Control of E. coli O157 in dried beef products
As dried beef products may pose a hazard associated with E. coli O157:H7, these products must be submitted to a heat treatment before the drying process.
The following methods have been found acceptable for this purpose:
- cooking the product so it reaches an internal temperature of 71°C for 15 seconds before starting the drying process;
- a process validated as achieving a 5 log10 (5D) reduction in E. coli O157:H7. Refer to Option 1 above for recognized processing parameters.

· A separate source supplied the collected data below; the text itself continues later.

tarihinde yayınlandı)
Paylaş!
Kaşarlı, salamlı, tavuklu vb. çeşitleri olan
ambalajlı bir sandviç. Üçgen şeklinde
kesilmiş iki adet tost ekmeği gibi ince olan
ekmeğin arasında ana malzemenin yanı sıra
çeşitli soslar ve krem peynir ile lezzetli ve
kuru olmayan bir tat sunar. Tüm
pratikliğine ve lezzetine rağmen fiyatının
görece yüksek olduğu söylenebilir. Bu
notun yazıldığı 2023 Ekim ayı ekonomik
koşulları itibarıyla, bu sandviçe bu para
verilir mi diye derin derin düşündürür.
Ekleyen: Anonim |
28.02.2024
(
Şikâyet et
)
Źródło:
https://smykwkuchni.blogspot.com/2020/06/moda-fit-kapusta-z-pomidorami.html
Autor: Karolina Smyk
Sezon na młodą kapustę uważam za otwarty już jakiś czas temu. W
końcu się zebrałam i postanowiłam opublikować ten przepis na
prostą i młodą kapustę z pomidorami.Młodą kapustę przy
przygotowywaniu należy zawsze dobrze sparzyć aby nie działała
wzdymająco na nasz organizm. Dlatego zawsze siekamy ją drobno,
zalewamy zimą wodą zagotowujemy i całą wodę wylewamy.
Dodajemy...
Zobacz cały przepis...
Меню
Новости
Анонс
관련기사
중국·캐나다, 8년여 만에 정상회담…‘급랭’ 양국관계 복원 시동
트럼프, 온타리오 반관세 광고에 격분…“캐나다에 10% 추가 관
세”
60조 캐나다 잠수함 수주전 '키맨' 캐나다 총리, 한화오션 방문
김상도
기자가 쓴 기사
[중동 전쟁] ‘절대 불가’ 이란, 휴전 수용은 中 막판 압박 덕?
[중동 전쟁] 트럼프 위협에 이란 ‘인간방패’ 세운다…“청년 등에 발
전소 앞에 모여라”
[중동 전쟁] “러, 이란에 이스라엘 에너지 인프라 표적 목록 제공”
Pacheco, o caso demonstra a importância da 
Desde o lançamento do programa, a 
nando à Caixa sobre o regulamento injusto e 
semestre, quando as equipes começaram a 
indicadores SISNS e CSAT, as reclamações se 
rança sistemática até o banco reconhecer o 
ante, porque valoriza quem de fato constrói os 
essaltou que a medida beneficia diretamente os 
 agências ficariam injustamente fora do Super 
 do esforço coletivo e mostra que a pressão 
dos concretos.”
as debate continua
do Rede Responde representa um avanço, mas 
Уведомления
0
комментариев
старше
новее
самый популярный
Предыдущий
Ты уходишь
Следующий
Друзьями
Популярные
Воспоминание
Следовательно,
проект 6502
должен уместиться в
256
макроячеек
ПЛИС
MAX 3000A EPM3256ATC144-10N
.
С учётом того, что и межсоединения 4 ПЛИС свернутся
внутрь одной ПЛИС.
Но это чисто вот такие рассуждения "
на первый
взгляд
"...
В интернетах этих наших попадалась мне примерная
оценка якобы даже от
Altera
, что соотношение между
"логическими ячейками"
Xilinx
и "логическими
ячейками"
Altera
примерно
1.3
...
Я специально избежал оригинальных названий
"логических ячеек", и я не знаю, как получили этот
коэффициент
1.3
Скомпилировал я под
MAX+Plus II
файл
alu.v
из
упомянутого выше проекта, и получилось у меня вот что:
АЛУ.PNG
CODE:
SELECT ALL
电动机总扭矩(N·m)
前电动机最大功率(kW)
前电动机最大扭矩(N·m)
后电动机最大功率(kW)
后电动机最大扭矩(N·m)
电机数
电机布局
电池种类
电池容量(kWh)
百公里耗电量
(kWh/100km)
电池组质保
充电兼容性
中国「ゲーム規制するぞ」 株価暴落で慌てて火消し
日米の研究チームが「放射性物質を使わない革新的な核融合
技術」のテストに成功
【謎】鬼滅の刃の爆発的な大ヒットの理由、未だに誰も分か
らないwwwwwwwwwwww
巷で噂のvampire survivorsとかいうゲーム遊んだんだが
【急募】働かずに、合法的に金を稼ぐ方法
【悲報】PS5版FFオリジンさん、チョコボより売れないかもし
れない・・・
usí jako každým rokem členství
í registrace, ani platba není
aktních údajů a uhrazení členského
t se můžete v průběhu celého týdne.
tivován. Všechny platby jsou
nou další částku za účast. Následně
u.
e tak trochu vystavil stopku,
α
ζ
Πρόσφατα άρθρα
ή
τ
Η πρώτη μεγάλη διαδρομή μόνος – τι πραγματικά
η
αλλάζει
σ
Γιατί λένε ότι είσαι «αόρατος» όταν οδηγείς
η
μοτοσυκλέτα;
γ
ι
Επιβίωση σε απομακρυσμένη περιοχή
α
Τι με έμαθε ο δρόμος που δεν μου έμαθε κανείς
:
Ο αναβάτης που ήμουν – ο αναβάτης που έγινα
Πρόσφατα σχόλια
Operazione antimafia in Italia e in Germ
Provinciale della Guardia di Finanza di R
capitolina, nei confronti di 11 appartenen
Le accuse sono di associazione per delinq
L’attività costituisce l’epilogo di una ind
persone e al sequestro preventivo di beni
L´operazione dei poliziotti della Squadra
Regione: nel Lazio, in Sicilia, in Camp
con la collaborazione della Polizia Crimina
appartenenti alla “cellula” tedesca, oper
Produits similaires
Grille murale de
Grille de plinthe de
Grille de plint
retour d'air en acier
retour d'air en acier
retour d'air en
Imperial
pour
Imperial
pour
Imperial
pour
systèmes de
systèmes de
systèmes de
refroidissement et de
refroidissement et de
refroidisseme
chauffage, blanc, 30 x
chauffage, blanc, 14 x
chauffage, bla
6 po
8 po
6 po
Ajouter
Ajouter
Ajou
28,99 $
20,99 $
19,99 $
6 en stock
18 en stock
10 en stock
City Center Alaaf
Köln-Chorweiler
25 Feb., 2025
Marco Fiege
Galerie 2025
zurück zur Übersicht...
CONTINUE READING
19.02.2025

Shelf stable fermented and dried meat products
In accordance with Safe Food for Canadians Regulations 286, fermented and dried products are considered "shelf stable" and do not require refrigeration if:
- The pH of the finished product is of 4.6 or less, regardless to its final aw; or
- The aw of the finished product is 0.85 or less, regardless of its final pH.
A fermented meat product is also considered shelf stable if the pH is 5.3 or lower at the end of the fermentation period and the end product has an aw of 0.90 or lower.